- _TASK INSTRUCTIONS_
Set down, please, exactly the lines below that run from the line with "Figure 7: Effects" to the line with "Figure 2. Well-to-wheel/haul system boundary.", both lines included.

═══ DATA SHOWN

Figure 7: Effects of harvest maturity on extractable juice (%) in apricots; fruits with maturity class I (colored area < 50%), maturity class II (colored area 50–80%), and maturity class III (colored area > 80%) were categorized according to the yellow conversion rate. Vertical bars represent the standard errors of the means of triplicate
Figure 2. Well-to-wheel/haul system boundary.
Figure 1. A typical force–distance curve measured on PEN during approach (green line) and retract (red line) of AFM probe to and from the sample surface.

══════
═══ DATA SHOWN

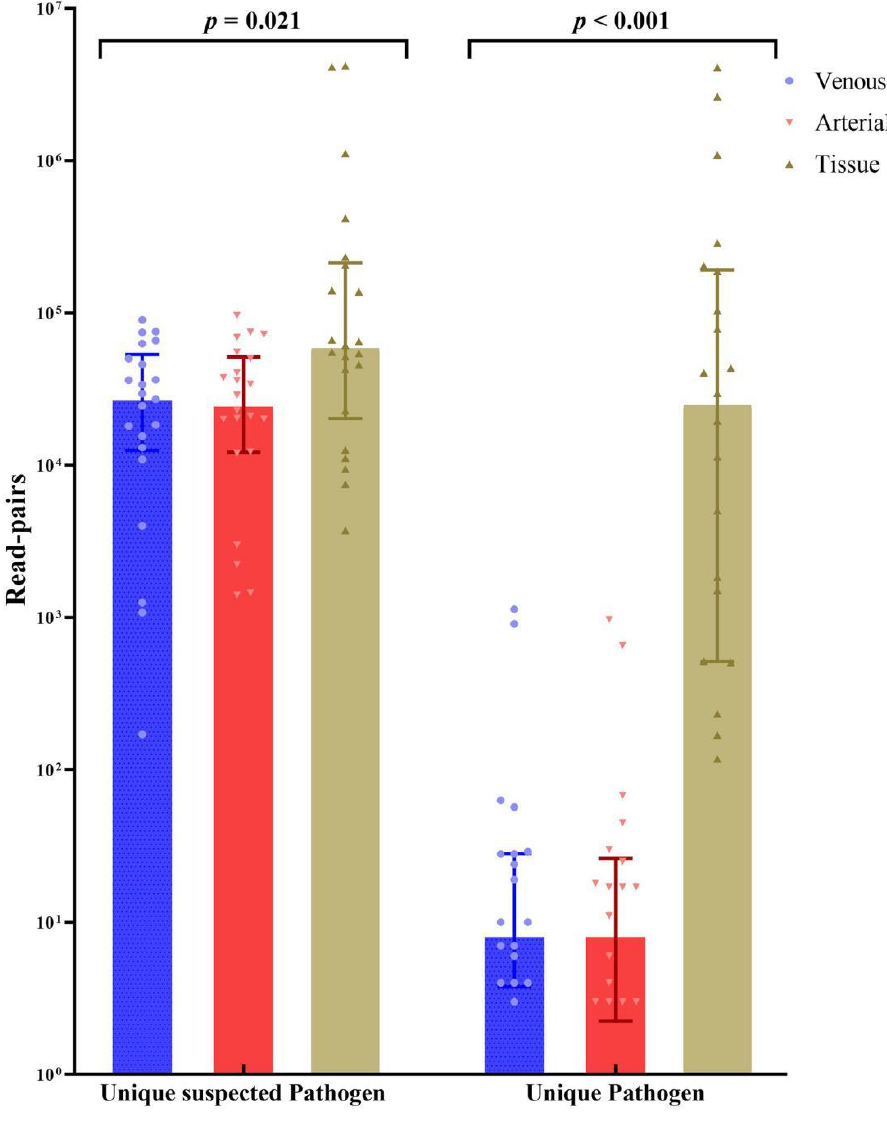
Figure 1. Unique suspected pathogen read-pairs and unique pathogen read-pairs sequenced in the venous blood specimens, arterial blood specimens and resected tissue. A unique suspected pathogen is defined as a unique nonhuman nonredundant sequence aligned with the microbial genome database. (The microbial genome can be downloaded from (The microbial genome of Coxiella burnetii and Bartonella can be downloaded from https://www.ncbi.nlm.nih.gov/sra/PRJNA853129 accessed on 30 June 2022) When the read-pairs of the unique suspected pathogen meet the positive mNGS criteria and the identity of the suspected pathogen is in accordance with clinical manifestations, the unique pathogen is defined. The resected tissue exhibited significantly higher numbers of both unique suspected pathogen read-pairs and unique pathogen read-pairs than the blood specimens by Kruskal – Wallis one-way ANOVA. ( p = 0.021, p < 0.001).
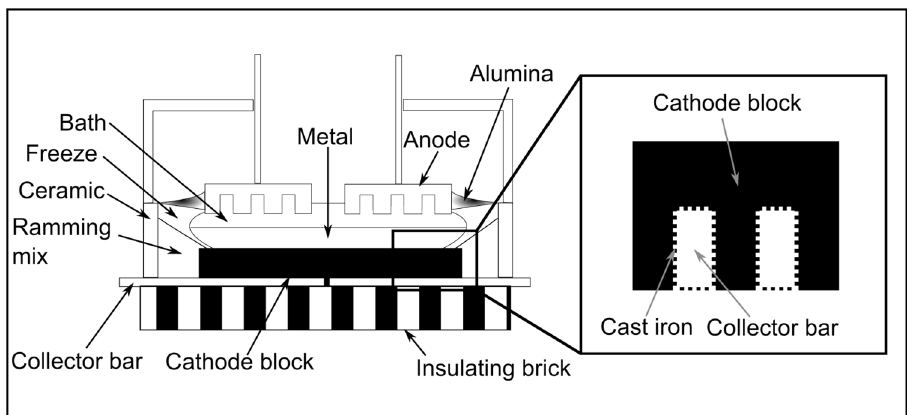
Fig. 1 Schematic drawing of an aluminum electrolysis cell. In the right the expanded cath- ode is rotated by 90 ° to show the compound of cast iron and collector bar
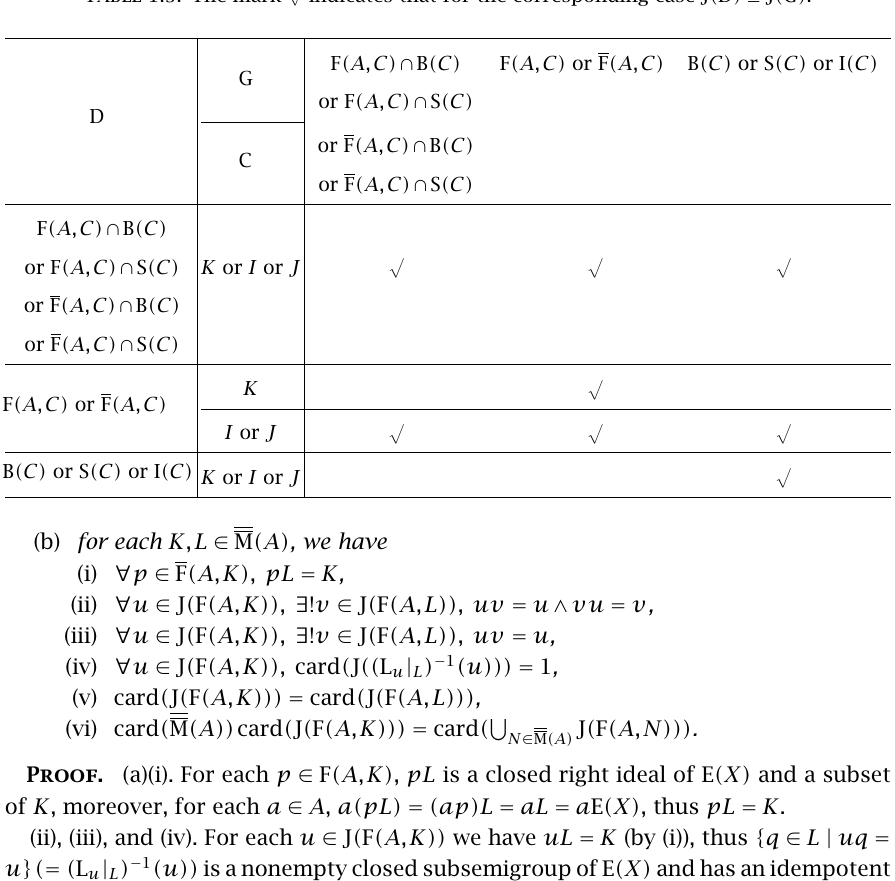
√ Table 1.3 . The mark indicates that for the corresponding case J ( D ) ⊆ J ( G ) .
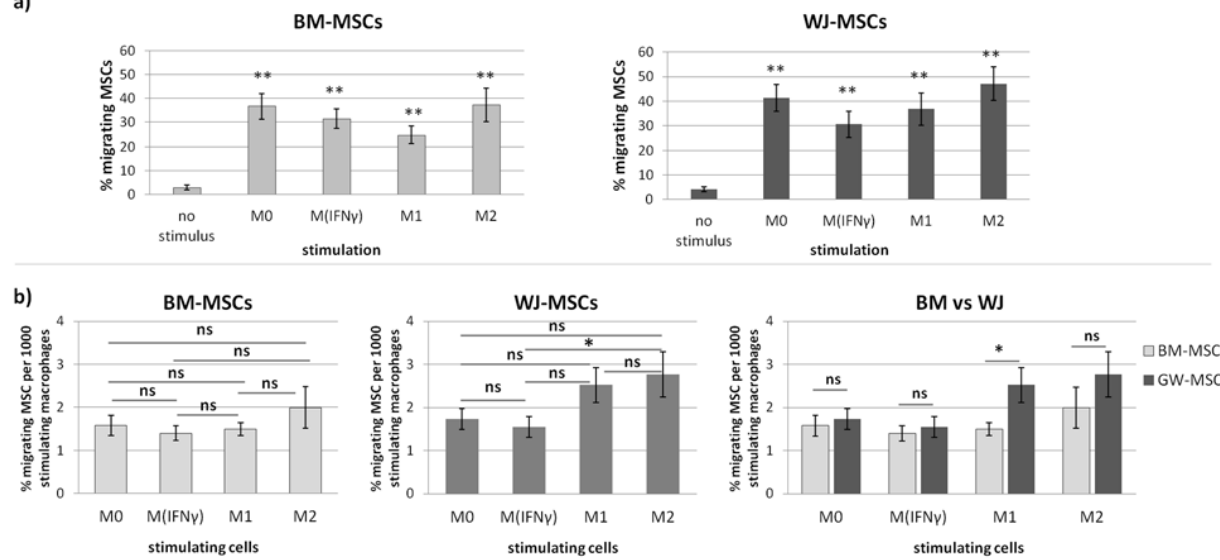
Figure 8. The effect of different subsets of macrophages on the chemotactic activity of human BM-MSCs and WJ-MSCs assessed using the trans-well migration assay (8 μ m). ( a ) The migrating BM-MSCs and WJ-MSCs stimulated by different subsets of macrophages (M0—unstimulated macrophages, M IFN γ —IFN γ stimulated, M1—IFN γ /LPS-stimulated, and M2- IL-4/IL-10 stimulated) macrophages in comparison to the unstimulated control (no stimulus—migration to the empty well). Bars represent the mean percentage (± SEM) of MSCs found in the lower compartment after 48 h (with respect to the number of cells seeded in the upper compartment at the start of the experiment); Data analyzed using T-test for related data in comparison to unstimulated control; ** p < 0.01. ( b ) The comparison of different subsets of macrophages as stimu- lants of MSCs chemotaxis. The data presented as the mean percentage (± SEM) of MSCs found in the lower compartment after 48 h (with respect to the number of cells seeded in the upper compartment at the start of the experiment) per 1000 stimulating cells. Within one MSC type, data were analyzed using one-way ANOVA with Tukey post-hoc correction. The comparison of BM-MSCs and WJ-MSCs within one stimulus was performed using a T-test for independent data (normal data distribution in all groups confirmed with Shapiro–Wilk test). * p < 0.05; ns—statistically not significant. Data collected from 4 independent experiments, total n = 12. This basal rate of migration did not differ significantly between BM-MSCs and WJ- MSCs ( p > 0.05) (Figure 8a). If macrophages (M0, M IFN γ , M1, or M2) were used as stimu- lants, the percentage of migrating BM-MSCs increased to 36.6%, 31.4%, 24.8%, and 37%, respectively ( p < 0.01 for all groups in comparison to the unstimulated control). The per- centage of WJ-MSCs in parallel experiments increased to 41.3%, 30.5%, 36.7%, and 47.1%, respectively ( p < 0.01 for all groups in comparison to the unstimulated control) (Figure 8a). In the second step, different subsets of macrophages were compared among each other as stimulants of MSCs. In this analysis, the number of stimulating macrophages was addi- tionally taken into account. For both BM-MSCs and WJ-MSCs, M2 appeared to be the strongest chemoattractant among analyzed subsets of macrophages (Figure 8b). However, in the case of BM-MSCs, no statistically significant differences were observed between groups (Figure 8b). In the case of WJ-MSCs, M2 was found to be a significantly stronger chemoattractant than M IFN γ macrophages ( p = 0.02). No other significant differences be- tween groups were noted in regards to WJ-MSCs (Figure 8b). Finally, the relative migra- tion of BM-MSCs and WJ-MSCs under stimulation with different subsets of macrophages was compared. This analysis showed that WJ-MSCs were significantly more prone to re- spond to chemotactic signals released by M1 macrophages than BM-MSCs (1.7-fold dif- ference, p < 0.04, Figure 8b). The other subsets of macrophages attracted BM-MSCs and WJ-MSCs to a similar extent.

══════

- _ANSWER BOX_
Figure 7: Effects of harvest maturity on extractable juice (%) in apricots; fruits with maturity class I (colored area < 50%), maturity class II (colored area 50–80%), and maturity class III (colored area > 80%) were categorized according to the yellow conversion rate. Vertical bars represent the standard errors of the means of triplicate
Figure 2. Well-to-wheel/haul system boundary.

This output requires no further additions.